**The task**
Where an entry holds an image, leave the image out; otherwise reproduce the entry exactly.

(Page images and extracted text)
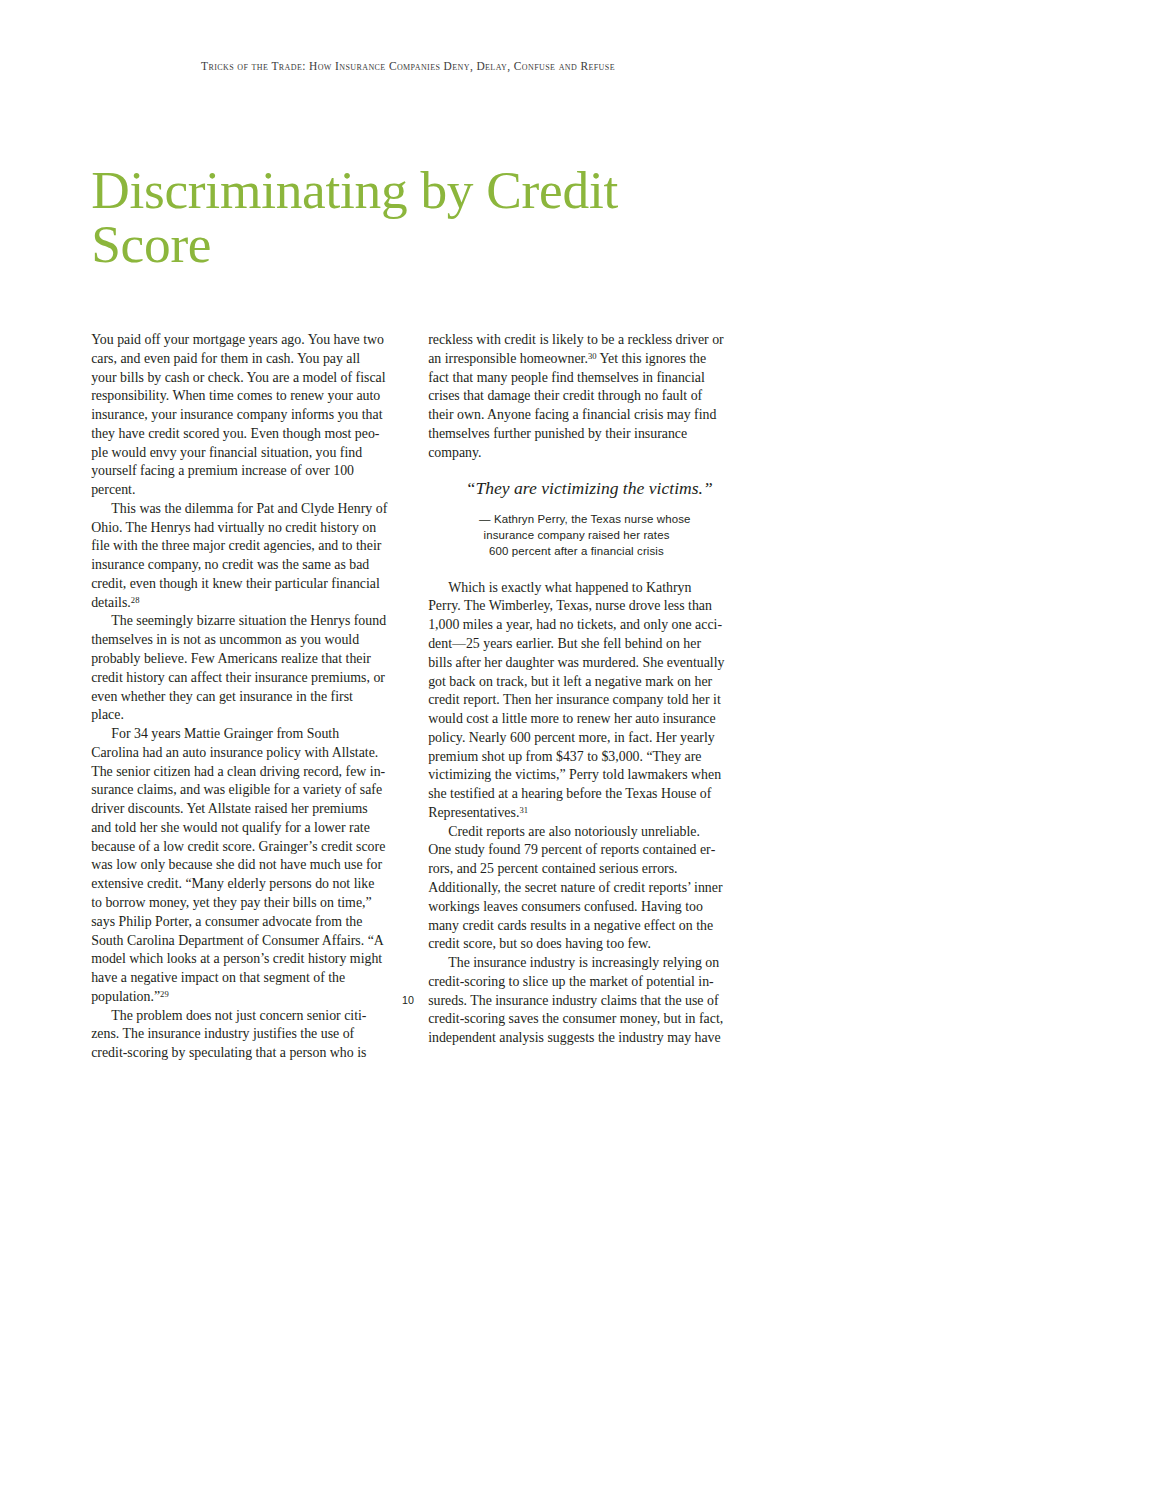Tricks of the Trade: How Insurance Companies Deny, Delay, Confuse and Refuse
Discriminating by Credit Score
You paid off your mortgage years ago. You have two cars, and even paid for them in cash. You pay all your bills by cash or check. You are a model of fiscal responsibility. When time comes to renew your auto insurance, your insurance company informs you that they have credit scored you. Even though most people would envy your financial situation, you find yourself facing a premium increase of over 100 percent.
This was the dilemma for Pat and Clyde Henry of Ohio. The Henrys had virtually no credit history on file with the three major credit agencies, and to their insurance company, no credit was the same as bad credit, even though it knew their particular financial details.28
The seemingly bizarre situation the Henrys found themselves in is not as uncommon as you would probably believe. Few Americans realize that their credit history can affect their insurance premiums, or even whether they can get insurance in the first place.
For 34 years Mattie Grainger from South Carolina had an auto insurance policy with Allstate. The senior citizen had a clean driving record, few insurance claims, and was eligible for a variety of safe driver discounts. Yet Allstate raised her premiums and told her she would not qualify for a lower rate because of a low credit score. Grainger’s credit score was low only because she did not have much use for extensive credit. “Many elderly persons do not like to borrow money, yet they pay their bills on time,” says Philip Porter, a consumer advocate from the South Carolina Department of Consumer Affairs. “A model which looks at a person’s credit history might have a negative impact on that segment of the population.”29
The problem does not just concern senior citizens. The insurance industry justifies the use of credit-scoring by speculating that a person who is reckless with credit is likely to be a reckless driver or an irresponsible homeowner.30 Yet this ignores the fact that many people find themselves in financial crises that damage their credit through no fault of their own. Anyone facing a financial crisis may find themselves further punished by their insurance company.
“They are victimizing the victims.”
— Kathryn Perry, the Texas nurse whose
insurance company raised her rates
600 percent after a financial crisis
Which is exactly what happened to Kathryn Perry. The Wimberley, Texas, nurse drove less than 1,000 miles a year, had no tickets, and only one accident—25 years earlier. But she fell behind on her bills after her daughter was murdered. She eventually got back on track, but it left a negative mark on her credit report. Then her insurance company told her it would cost a little more to renew her auto insurance policy. Nearly 600 percent more, in fact. Her yearly premium shot up from $437 to $3,000. “They are victimizing the victims,” Perry told lawmakers when she testified at a hearing before the Texas House of Representatives.31
Credit reports are also notoriously unreliable. One study found 79 percent of reports contained errors, and 25 percent contained serious errors. Additionally, the secret nature of credit reports’ inner workings leaves consumers confused. Having too many credit cards results in a negative effect on the credit score, but so does having too few.
The insurance industry is increasingly relying on credit-scoring to slice up the market of potential insureds. The insurance industry claims that the use of credit-scoring saves the consumer money, but in fact, independent analysis suggests the industry may have
10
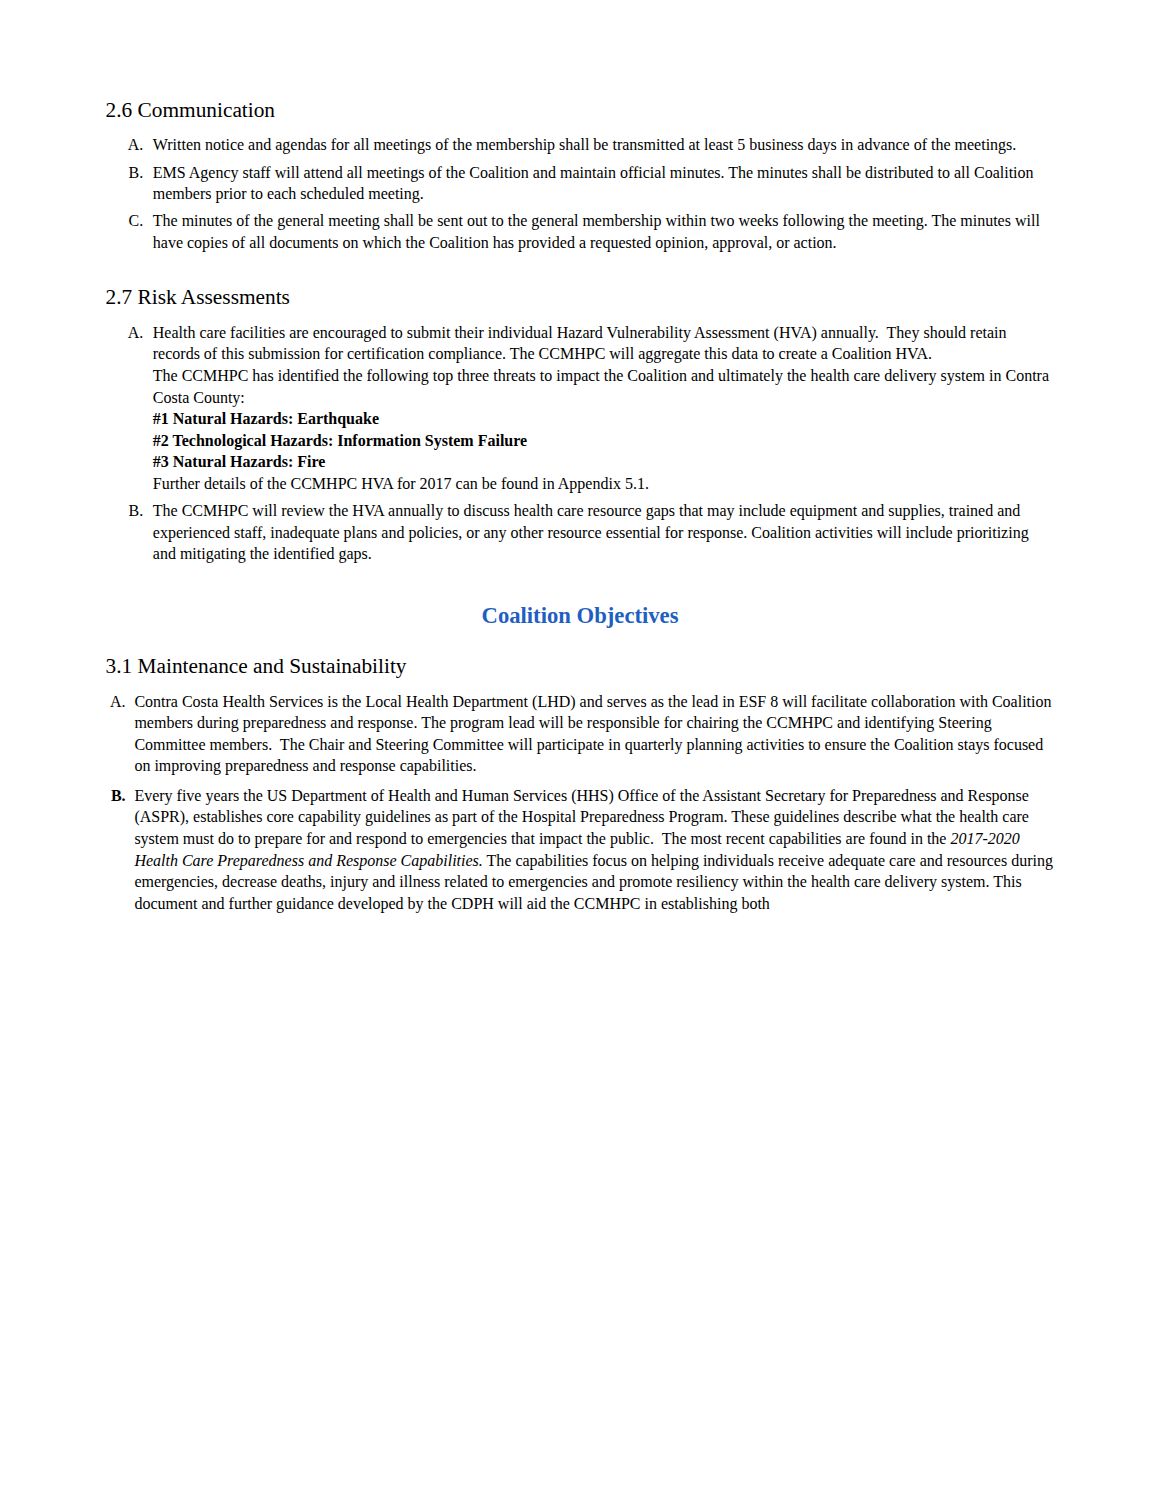2.6 Communication
Written notice and agendas for all meetings of the membership shall be transmitted at least 5 business days in advance of the meetings.
EMS Agency staff will attend all meetings of the Coalition and maintain official minutes. The minutes shall be distributed to all Coalition members prior to each scheduled meeting.
The minutes of the general meeting shall be sent out to the general membership within two weeks following the meeting. The minutes will have copies of all documents on which the Coalition has provided a requested opinion, approval, or action.
2.7 Risk Assessments
Health care facilities are encouraged to submit their individual Hazard Vulnerability Assessment (HVA) annually. They should retain records of this submission for certification compliance. The CCMHPC will aggregate this data to create a Coalition HVA.
The CCMHPC has identified the following top three threats to impact the Coalition and ultimately the health care delivery system in Contra Costa County:
#1 Natural Hazards: Earthquake
#2 Technological Hazards: Information System Failure
#3 Natural Hazards: Fire
Further details of the CCMHPC HVA for 2017 can be found in Appendix 5.1.
The CCMHPC will review the HVA annually to discuss health care resource gaps that may include equipment and supplies, trained and experienced staff, inadequate plans and policies, or any other resource essential for response. Coalition activities will include prioritizing and mitigating the identified gaps.
Coalition Objectives
3.1 Maintenance and Sustainability
Contra Costa Health Services is the Local Health Department (LHD) and serves as the lead in ESF 8 will facilitate collaboration with Coalition members during preparedness and response. The program lead will be responsible for chairing the CCMHPC and identifying Steering Committee members. The Chair and Steering Committee will participate in quarterly planning activities to ensure the Coalition stays focused on improving preparedness and response capabilities.
Every five years the US Department of Health and Human Services (HHS) Office of the Assistant Secretary for Preparedness and Response (ASPR), establishes core capability guidelines as part of the Hospital Preparedness Program. These guidelines describe what the health care system must do to prepare for and respond to emergencies that impact the public. The most recent capabilities are found in the 2017-2020 Health Care Preparedness and Response Capabilities. The capabilities focus on helping individuals receive adequate care and resources during emergencies, decrease deaths, injury and illness related to emergencies and promote resiliency within the health care delivery system. This document and further guidance developed by the CDPH will aid the CCMHPC in establishing both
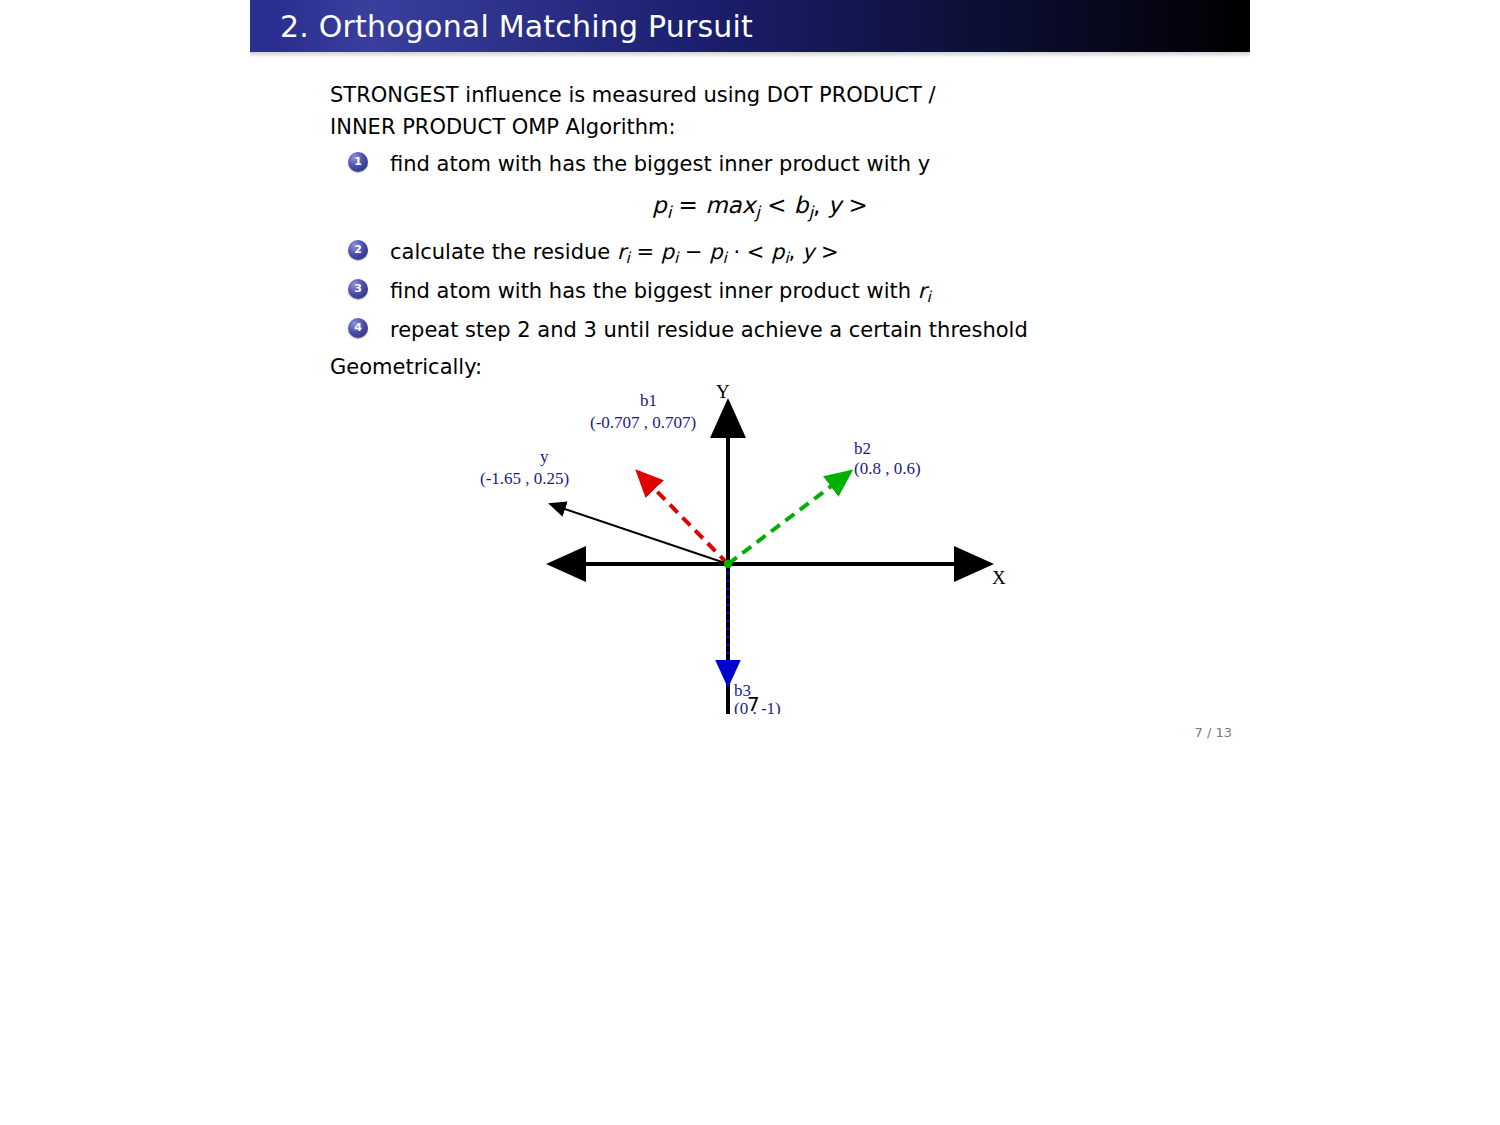2. Orthogonal Matching Pursuit
STRONGEST influence is measured using DOT PRODUCT /
INNER PRODUCT OMP Algorithm:
1find atom with has the biggest inner product with y
pi = max j < bj, y >
2calculate the residue ri = pi − pi · < pi, y >
3find atom with has the biggest inner product with ri
4repeat step 2 and 3 until residue achieve a certain threshold
Geometrically:
Y X b1 (-0.707 , 0.707) b2 (0.8 , 0.6) b3 (0 , -1) y (-1.65 , 0.25)
7
7 / 13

**Response for this exercise**
Tricks of the Trade: How Insurance Companies Deny, Delay, Confuse and Refuse
Discriminating by Credit Score
You paid off your mortgage years ago. You have two cars, and even paid for them in cash. You pay all your bills by cash or check. You are a model of fiscal responsibility. When time comes to renew your auto insurance, your insurance company informs you that they have credit scored you. Even though most people would envy your financial situation, you find yourself facing a premium increase of over 100 percent.
This was the dilemma for Pat and Clyde Henry of Ohio. The Henrys had virtually no credit history on file with the three major credit agencies, and to their insurance company, no credit was the same as bad credit, even though it knew their particular financial details.28
The seemingly bizarre situation the Henrys found themselves in is not as uncommon as you would probably believe. Few Americans realize that their credit history can affect their insurance premiums, or even whether they can get insurance in the first place.
For 34 years Mattie Grainger from South Carolina had an auto insurance policy with Allstate. The senior citizen had a clean driving record, few insurance claims, and was eligible for a variety of safe driver discounts. Yet Allstate raised her premiums and told her she would not qualify for a lower rate because of a low credit score. Grainger’s credit score was low only because she did not have much use for extensive credit. “Many elderly persons do not like to borrow money, yet they pay their bills on time,” says Philip Porter, a consumer advocate from the South Carolina Department of Consumer Affairs. “A model which looks at a person’s credit history might have a negative impact on that segment of the population.”29
The problem does not just concern senior citizens. The insurance industry justifies the use of credit-scoring by speculating that a person who is reckless with credit is likely to be a reckless driver or an irresponsible homeowner.30 Yet this ignores the fact that many people find themselves in financial crises that damage their credit through no fault of their own. Anyone facing a financial crisis may find themselves further punished by their insurance company.
“They are victimizing the victims.”
— Kathryn Perry, the Texas nurse whose
insurance company raised her rates
600 percent after a financial crisis
Which is exactly what happened to Kathryn Perry. The Wimberley, Texas, nurse drove less than 1,000 miles a year, had no tickets, and only one accident—25 years earlier. But she fell behind on her bills after her daughter was murdered. She eventually got back on track, but it left a negative mark on her credit report. Then her insurance company told her it would cost a little more to renew her auto insurance policy. Nearly 600 percent more, in fact. Her yearly premium shot up from $437 to $3,000. “They are victimizing the victims,” Perry told lawmakers when she testified at a hearing before the Texas House of Representatives.31
Credit reports are also notoriously unreliable. One study found 79 percent of reports contained errors, and 25 percent contained serious errors. Additionally, the secret nature of credit reports’ inner workings leaves consumers confused. Having too many credit cards results in a negative effect on the credit score, but so does having too few.
The insurance industry is increasingly relying on credit-scoring to slice up the market of potential insureds. The insurance industry claims that the use of credit-scoring saves the consumer money, but in fact, independent analysis suggests the industry may have
10
2.6 Communication
Written notice and agendas for all meetings of the membership shall be transmitted at least 5 business days in advance of the meetings.
EMS Agency staff will attend all meetings of the Coalition and maintain official minutes. The minutes shall be distributed to all Coalition members prior to each scheduled meeting.
The minutes of the general meeting shall be sent out to the general membership within two weeks following the meeting. The minutes will have copies of all documents on which the Coalition has provided a requested opinion, approval, or action.
2.7 Risk Assessments
Health care facilities are encouraged to submit their individual Hazard Vulnerability Assessment (HVA) annually. They should retain records of this submission for certification compliance. The CCMHPC will aggregate this data to create a Coalition HVA.
The CCMHPC has identified the following top three threats to impact the Coalition and ultimately the health care delivery system in Contra Costa County:
#1 Natural Hazards: Earthquake
#2 Technological Hazards: Information System Failure
#3 Natural Hazards: Fire
Further details of the CCMHPC HVA for 2017 can be found in Appendix 5.1.
The CCMHPC will review the HVA annually to discuss health care resource gaps that may include equipment and supplies, trained and experienced staff, inadequate plans and policies, or any other resource essential for response. Coalition activities will include prioritizing and mitigating the identified gaps.
Coalition Objectives
3.1 Maintenance and Sustainability
Contra Costa Health Services is the Local Health Department (LHD) and serves as the lead in ESF 8 will facilitate collaboration with Coalition members during preparedness and response. The program lead will be responsible for chairing the CCMHPC and identifying Steering Committee members. The Chair and Steering Committee will participate in quarterly planning activities to ensure the Coalition stays focused on improving preparedness and response capabilities.
Every five years the US Department of Health and Human Services (HHS) Office of the Assistant Secretary for Preparedness and Response (ASPR), establishes core capability guidelines as part of the Hospital Preparedness Program. These guidelines describe what the health care system must do to prepare for and respond to emergencies that impact the public. The most recent capabilities are found in the 2017-2020 Health Care Preparedness and Response Capabilities. The capabilities focus on helping individuals receive adequate care and resources during emergencies, decrease deaths, injury and illness related to emergencies and promote resiliency within the health care delivery system. This document and further guidance developed by the CDPH will aid the CCMHPC in establishing both
2. Orthogonal Matching Pursuit
STRONGEST influence is measured using DOT PRODUCT /
INNER PRODUCT OMP Algorithm:
1find atom with has the biggest inner product with y
pi = max j < bj, y >
2calculate the residue ri = pi − pi · < pi, y >
3find atom with has the biggest inner product with ri
4repeat step 2 and 3 until residue achieve a certain threshold
Geometrically:
Y X b1 (-0.707 , 0.707) b2 (0.8 , 0.6) b3 (0 , -1) y (-1.65 , 0.25)
7
7 / 13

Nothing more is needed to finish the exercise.